What does ‘pro bono’ mean? Are ‘semi-pro bono’ costs agreements legally efficacious?

Hidden away in Trkulja v Efron [2014] VSCA 76, at footnote 49, is a little dictum of the Chief Justice and Justice of Appeal Santamaria which explains their Honours’ understanding of the term ‘pro bono’:

‘In current legal practice, the expression ‘pro bono basis’ is understood to refer to the basis where a practitioner offers his or her services on a voluntary basis without any entitlement to or expectation of remuneration.’

Practitioners should, it seems to me, think carefully before describing themselves as acting ‘pro bono’ when their retainers provide for them to be paid out of the proceeds of a costs order made in favour of their client in litigation to be paid by their client’s opponent in the litigation.

There has been uncertainty in relation to the efficacy of a retainer which says ‘I will charge you $300 per hour but will seek to recover it from you only if you obtain an order that the other party pay your costs, and then I will only seek to recover my fees to the extent of the other side’s liability under the costs order’ or any variation of that concept.

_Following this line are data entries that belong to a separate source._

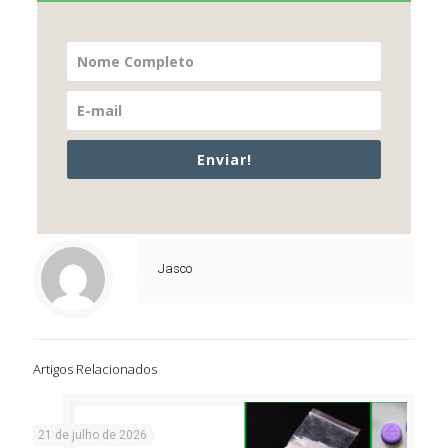
Enviar!
Jasco
Artigos Relacionados
21 de julho de 2026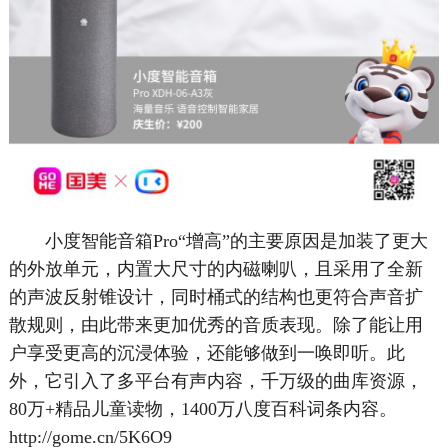
小度智能音箱Pro“增高”的主要原因是加装了更大
的外放单元，内置大尺寸的内磁喇叭，且采用了全新
的声波反射锥设计，同时桶式的结构也更符合声音扩
散规则，由此带来更加优秀的音质表现。除了能让用
户享受更高的沉浸体验，还能够做到一唤即听。此
外，它引入了多平台有声内容，千万级的曲库资源，
80万+精品儿童读物，1400万八度百科词条内容。
http://gome.cn/5K6O9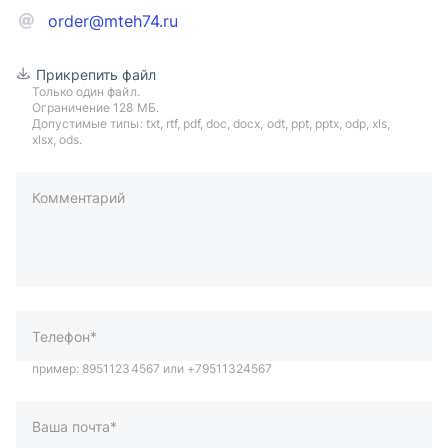
order@mteh74.ru
Прикрепить файл
Только один файл.
Ограничение 128 МБ.
Допустимые типы: txt, rtf, pdf, doc, docx, odt, ppt, pptx, odp, xls,
xlsx, ods.
Комментарий
пример: 89511234567 или +79511324567
Телефон*
Ваша почта*
Ваш город*
Отправляя форму вы подтверждаете согласие с
политикой
обработки персональных данных
.
Отправить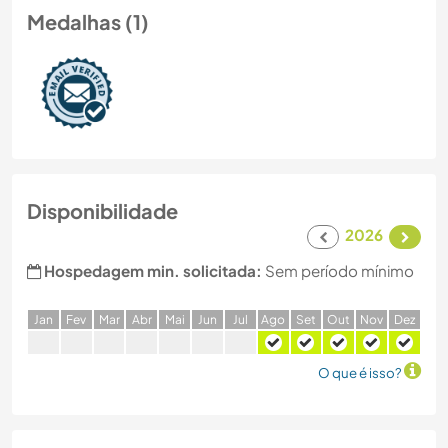
Medalhas (1)
Disponibilidade
2026
Hospedagem min. solicitada:
Sem período mínimo
J
an
F
ev
M
ar
A
br
M
ai
J
un
J
ul
A
go
S
et
O
ut
N
ov
D
ez
O que é isso?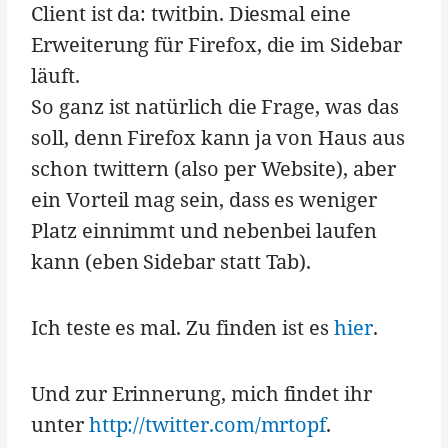
Client ist da: twitbin. Diesmal eine
Erweiterung für Firefox, die im Sidebar
läuft.
So ganz ist natürlich die Frage, was das
soll, denn Firefox kann ja von Haus aus
schon twittern (also per Website), aber
ein Vorteil mag sein, dass es weniger
Platz einnimmt und nebenbei laufen
kann (eben Sidebar statt Tab).
Ich teste es mal. Zu finden ist es
hier
.
Und zur Erinnerung, mich findet ihr
unter
http://twitter.com/mrtopf
.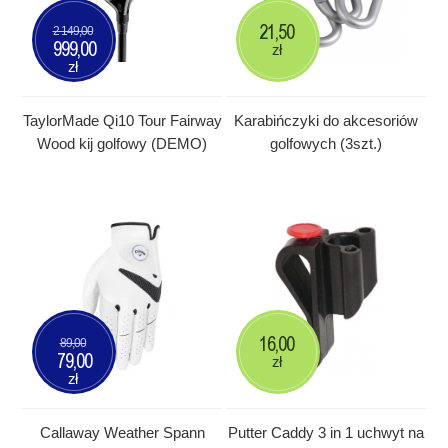
21,50
2 149,00
999,00
zł
zł
TaylorMade Qi10 Tour Fairway
Karabińczyki do akcesoriów
Wood kij golfowy (DEMO)
golfowych (3szt.)
16,00
89,00
79,00
zł
zł
Callaway Weather Spann
Putter Caddy 3 in 1 uchwyt na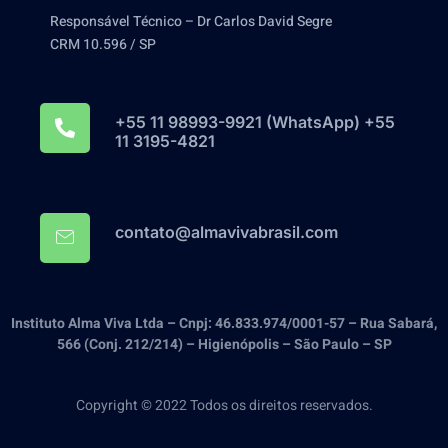
Responsável Técnico – Dr Carlos David Segre
CRM 10.596 / SP
+55 11 98993-9921‬ (WhatsApp) +55
11 3195-4821
contato@almavivabrasil.com
Instituto Alma Viva Ltda – Cnpj: 46.833.974/0001-57 – Rua Sabará,
566 (Conj. 212/214) – Higienópolis – São Paulo – SP
Copyright © 2022 Todos os direitos reservados.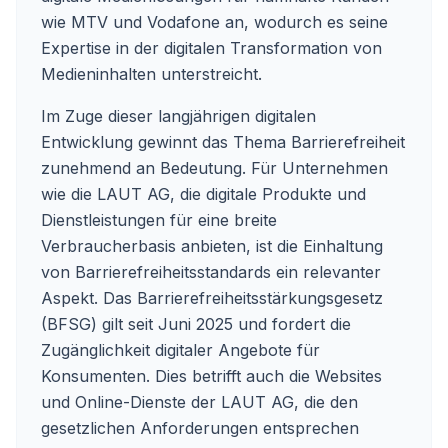
wie MTV und Vodafone an, wodurch es seine
Expertise in der digitalen Transformation von
Medieninhalten unterstreicht.
Im Zuge dieser langjährigen digitalen
Entwicklung gewinnt das Thema Barrierefreiheit
zunehmend an Bedeutung. Für Unternehmen
wie die LAUT AG, die digitale Produkte und
Dienstleistungen für eine breite
Verbraucherbasis anbieten, ist die Einhaltung
von Barrierefreiheitsstandards ein relevanter
Aspekt. Das Barrierefreiheitsstärkungsgesetz
(BFSG) gilt seit Juni 2025 und fordert die
Zugänglichkeit digitaler Angebote für
Konsumenten. Dies betrifft auch die Websites
und Online-Dienste der LAUT AG, die den
gesetzlichen Anforderungen entsprechen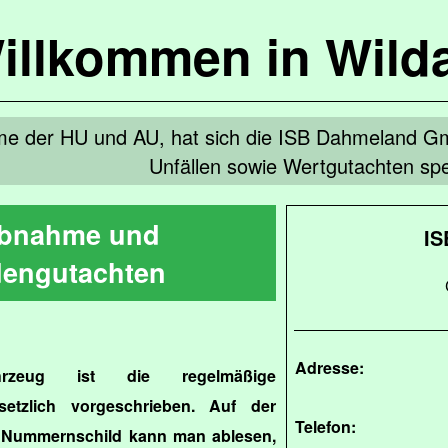
illkommen in Wild
e der HU und AU, hat sich die ISB Dahmeland Gm
Unfällen sowie Wertgutachten spez
bnahme und
IS
engutachten
Adresse:
hrzeug ist die regelmäßige
etzlich vorgeschrieben. Auf der
Telefon:
m Nummernschild kann man ablesen,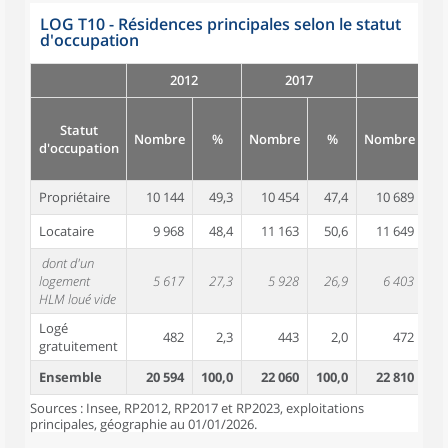
LOG T10 - Résidences principales selon le statut
d'occupation
2012
2017
Statut
Nombre
%
Nombre
%
Nombre
d'occupation
Propriétaire
10 144
49,3
10 454
47,4
10 689
4
Locataire
9 968
48,4
11 163
50,6
11 649
5
dont d'un
logement
5 617
27,3
5 928
26,9
6 403
2
HLM loué vide
Logé
482
2,3
443
2,0
472
gratuitement
Ensemble
20 594
100,0
22 060
100,0
22 810
10
Sources : Insee, RP2012, RP2017 et RP2023, exploitations
principales, géographie au 01/01/2026.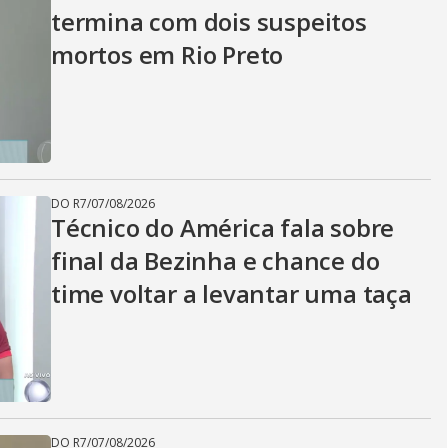
termina com dois suspeitos
mortos em Rio Preto
DO R7
/
07/08/2026
Técnico do América fala sobre
final da Bezinha e chance do
time voltar a levantar uma taça
DO R7
/
07/08/2026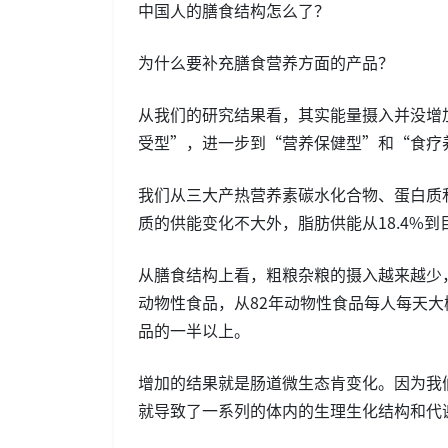
中国人的膳食结构怎么了？
为什么要补充膳食营养方面的产品？
从我们的研究结果看，其实能量摄入并没增
受型”，进一步到“营养保健型”和“食疗
我们从三大产热营养素碳水化合物、蛋白质
质的供能变化不大外，脂肪供能从18.4%到
从膳食结构上看，粗粮杂粮的摄入越来越少
动物性食品，从82年动物性食品每人每天大
品的一半以上。
增加的结果就是肠道微生态肯变化。因为我
就导致了一系列的体内的生理生化结构和代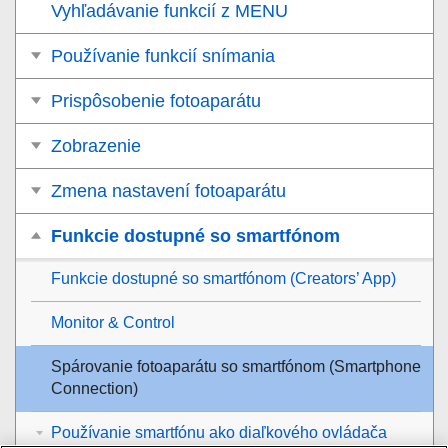
Vyhľadávanie funkcií z MENU
Používanie funkcií snímania
Prispôsobenie fotoaparátu
Zobrazenie
Zmena nastavení fotoaparátu
Funkcie dostupné so smartfónom
Funkcie dostupné so smartfónom (Creators’ App)
Monitor & Control
Spárovanie fotoaparátu so smartfónom (
Smartphone
Connection
)
Používanie smartfónu ako diaľkového ovládača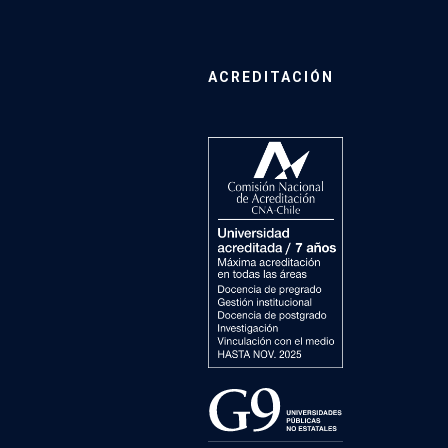
ACREDITACIÓN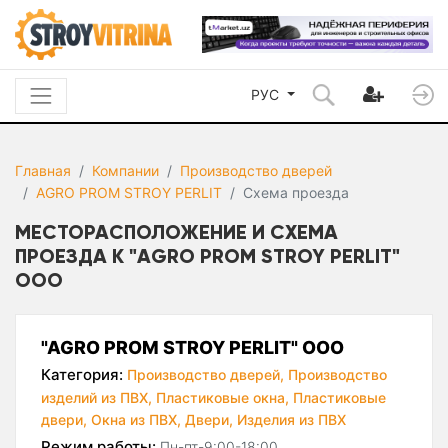
РУС
Главная
Компании
Производство дверей
AGRO PROM STROY PERLIT
Схема проезда
МЕСТОРАСПОЛОЖЕНИЕ И СХЕМА
ПРОЕЗДА К "AGRO PROM STROY PERLIT"
ООО
"AGRO PROM STROY PERLIT" ООО
Категория:
Производство дверей,
Производство
изделий из ПВХ,
Пластиковые окна,
Пластиковые
двери,
Окна из ПВХ,
Двери,
Изделия из ПВХ
Режим работы:
Пн-пт-9:00-18:00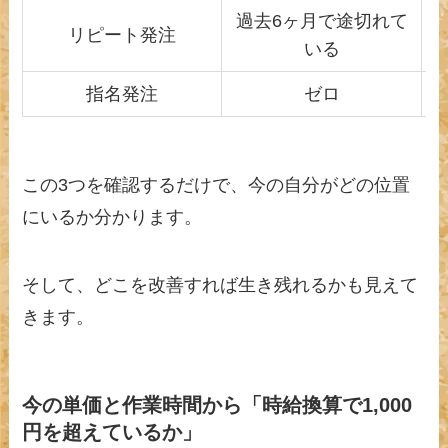
過去6ヶ月で途切れて
リピート発注
いる
指名発注
ゼロ
この3つを確認するだけで、今の自分がどの位置
にいるか分かります。
そして、どこを改善すれば生き残れるかも見えて
きます。
今の単価と作業時間から「時給換算で1,000
円を超えているか」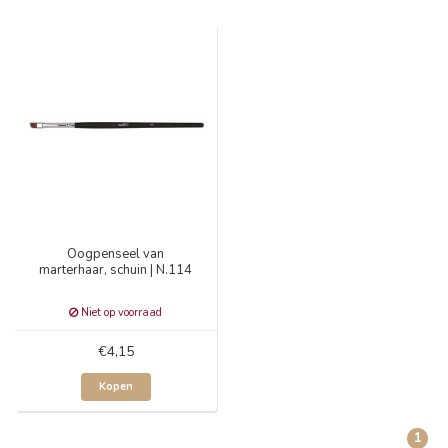
Oogpenseel van
marterhaar, schuin | N.114
Niet op voorraad
€4,15
Kopen
1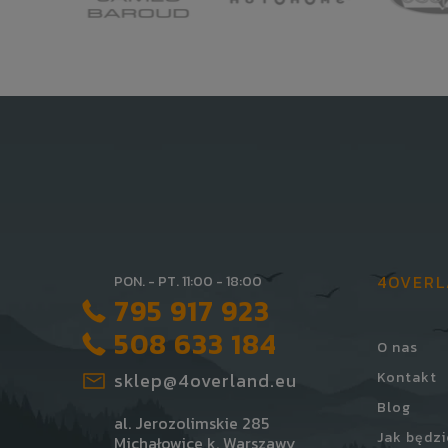
4OVER
PON. - PT. 11:00 - 18:00
795 917 923
508 633 184
O nas
sklep@4overland.eu
Kontakt
Blog
al. Jerozolimskie 285
Jak będzi
Michałowice k. Warszawy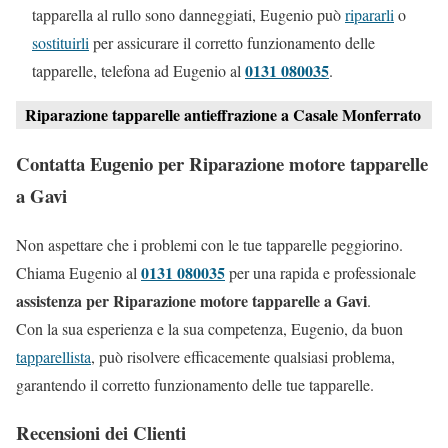
tapparella al rullo sono danneggiati, Eugenio può
ripararli
o
sostituirli
per assicurare il corretto funzionamento delle
0131 080035
tapparelle, telefona ad Eugenio al
.
Riparazione tapparelle antieffrazione a Casale Monferrato
Contatta Eugenio per Riparazione motore tapparelle
a Gavi
Non aspettare che i problemi con le tue tapparelle peggiorino.
0131 080035
Chiama Eugenio al
per una rapida e professionale
assistenza per Riparazione motore tapparelle a Gavi
.
Con la sua esperienza e la sua competenza, Eugenio, da buon
tapparellista
, può risolvere efficacemente qualsiasi problema,
garantendo il corretto funzionamento delle tue tapparelle.
Recensioni dei Clienti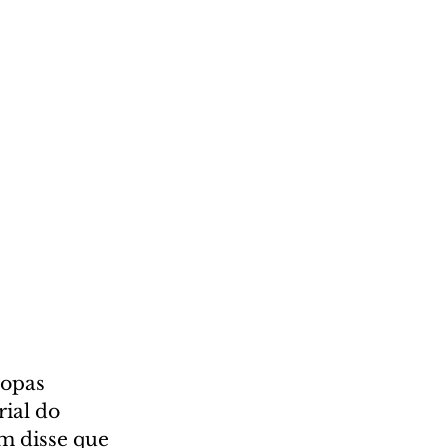
opas 
ial do 
 disse que 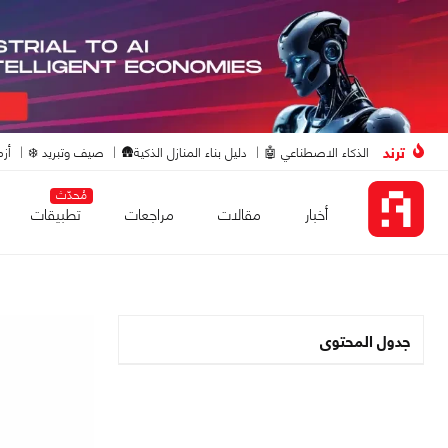
ترند
الذكاء الاصطناعي 🤖
دليل بناء المنازل الذكية🛖
صيف وتبريد ❄️
أزم
مُحدّث
أخبار
مقالات
مراجعات
تطبيقات
جدول المحتوى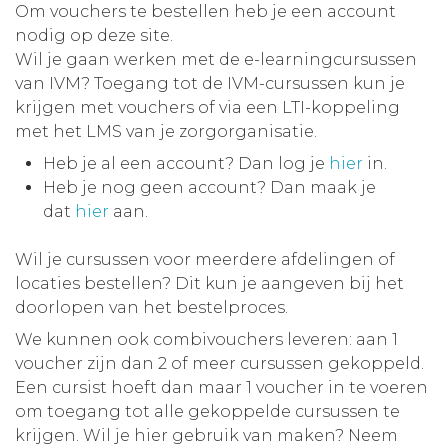
Om vouchers te bestellen heb je een account
nodig op deze site.
Wil je gaan werken met de e-learningcursussen
van IVM? Toegang tot de IVM-cursussen kun je
krijgen met vouchers of via een LTI-koppeling
met het LMS van je zorgorganisatie.
Heb je al een account? Dan log je
hier
in.
Heb je nog geen account? Dan maak je
dat
hier
aan.
Wil je cursussen voor meerdere afdelingen of
locaties bestellen? Dit kun je aangeven bij het
doorlopen van het bestelproces.
We kunnen ook combivouchers leveren: aan 1
voucher zijn dan 2 of meer cursussen gekoppeld.
Een cursist hoeft dan maar 1 voucher in te voeren
om toegang tot alle gekoppelde cursussen te
krijgen. Wil je hier gebruik van maken? Neem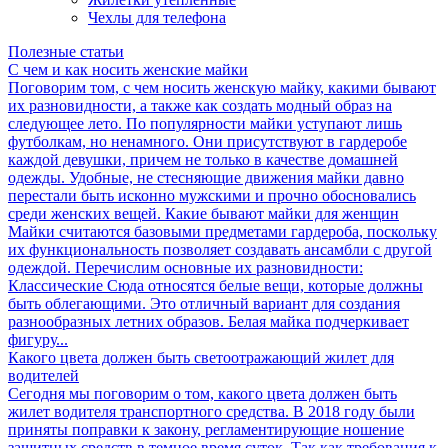
Чехлы для телефона
Полезные статьи
С чем и как носить женские майки
Поговорим том, с чем носить женскую майку, какими бывают
их разновидности, а также как создать модный образ на
следующее лето. По популярности майки уступают лишь
футболкам, но ненамного. Они присутствуют в гардеробе
каждой девушки, причем не только в качестве домашней
одежды. Удобные, не стесняющие движения майки давно
перестали быть исконно мужскими и прочно обосновались
среди женских вещей. Какие бывают майки для женщин
Майки считаются базовыми предметами гардероба, поскольку
их функциональность позволяет создавать ансамбли с другой
одеждой. Перечислим основные их разновидности:
Классические Сюда относятся белые вещи, которые должны
быть облегающими. Это отличный вариант для создания
разнообразных летних образов. Белая майка подчеркивает
фигуру...
Какого цвета должен быть светоотражающий жилет для
водителей
Сегодня мы поговорим о том, какого цвета должен быть
жилет водителя транспортного средства. В 2018 году были
приняты поправки к закону, регламентирующие ношение
защитных средств в темное время суток. Так как требования к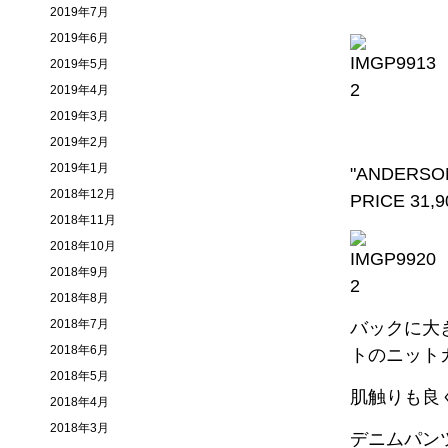
2019年7月
2019年6月
2019年5月
2019年4月
2019年3月
2019年2月
2019年1月
"ANDERSO
2018年12月
PRICE 31,
2018年11月
2018年10月
2018年9月
2018年8月
2018年7月
バックに大
2018年6月
トのニット
2018年5月
肌触りも良
2018年4月
2018年3月
デニムパン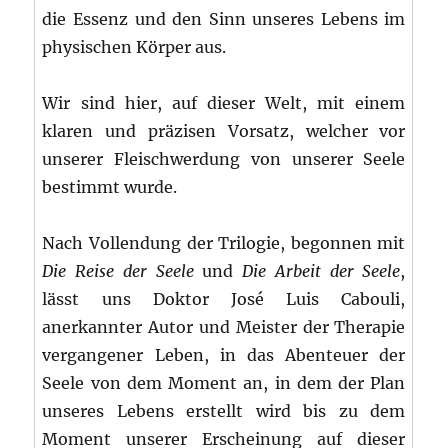
die Essenz und den Sinn unseres Lebens im
physischen Körper aus.
Wir sind hier, auf dieser Welt, mit einem
klaren und präzisen Vorsatz, welcher vor
unserer Fleischwerdung von unserer Seele
bestimmt wurde.
Nach Vollendung der Trilogie, begonnen mit
Die Reise der Seele
und
Die Arbeit der Seele
,
lässt uns Doktor José Luis Cabouli,
anerkannter Autor und Meister der Therapie
vergangener Leben, in das Abenteuer der
Seele von dem Moment an, in dem der Plan
unseres Lebens erstellt wird bis zu dem
Moment unserer Erscheinung auf dieser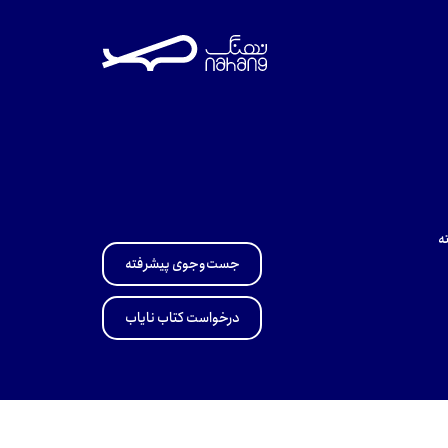
ه
جست‌وجوی پیشرفته
درخواست کتاب نایاب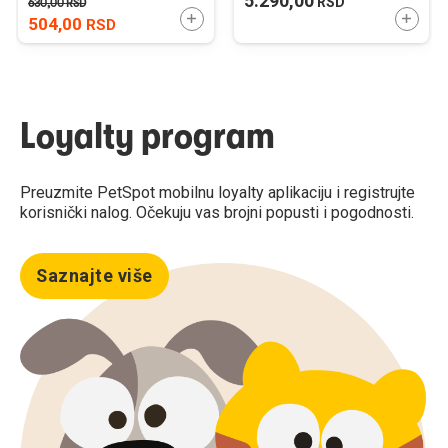
5.290,00
RSD
630,00
RSD
DODAJTE U KORPU
DODAJ
504,00
RSD
Loyalty program
Preuzmite PetSpot mobilnu loyalty aplikaciju i registrujte
korisnički nalog. Očekuju vas brojni popusti i pogodnosti.
Saznajte više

The issue was that the indemnity principle requires total party-party costs to be no more than the liability of the person seeking the costs order to their own lawyers for costs.  If the liability depends on the making of a costs order, until the order is made, the liability is nil,  so that the indemnity principle precludes the making of the order in the first place (so the argument goes).   The latest important decision to endorse this reasoning, albeit in dicta, was King v King [2012] QCA 81.

Now if there is a principle which is properly described as ‘flexible’, it is the indemnity principle in costs law and it is a matter of surprise to me that the uncertainty has persisted so long given the obvious desirability from the perspective of access to justice to sanctioning such arrangements.

Happily, the Supreme Court of Queensland recently gave a decision this year which decided as a matter of ratio that an otherwise orthodox hourly rates costs agreement which included the following special condition was efficacious and did not offend against the indemnity principle:

‘No fees will be payable by you unless an order is made by the Supreme Court of Queensland in your favour for the payment of costs and those costs are recovered by us from other parties and any fees charged shall be limited to the amount of costs so recovered.’

The decision is LM Investment Management Limited (Administrators Appointed) v The Members of the LM Managed Performance Fund [2014] QSC 54.  It distinguishes King v King.

These ‘semi-pro bono’ costs agreements may be ‘conditional costs agreements’, in respect of which the Legal Profession Act 2004 (Vic.) provides additional formal requirements for validity of which commercial lawyers engaged in this kind of pro bono activity ought be wary.

It is not clear to me whether the exception to the costs disclosure obligations whenever ‘the client will not be required to pay the legal costs or they will not otherwise be recovered by the law practice’ (s. 3.4.12(1)(d)) would apply in that circumstance.  On one analysis, the entitlement to party-party costs is the client’s, not the solicitor’s.  The party-party costs are ‘paid’ to the solicitor by the client in satisfaction of the client’s liability for fees even if the client’s opponent in the litigation pays the fees to the solicitor and the solicitor then appropriates them from trust in satisfaction of his or her bill.  Prudence suggests — as the text writers love to say — that disclosure be given to clients who retain solicitors on what I call the ‘semi-pro-bono basis’.  Another label for this concept might be ‘no costs recovery-no fee’ retainers.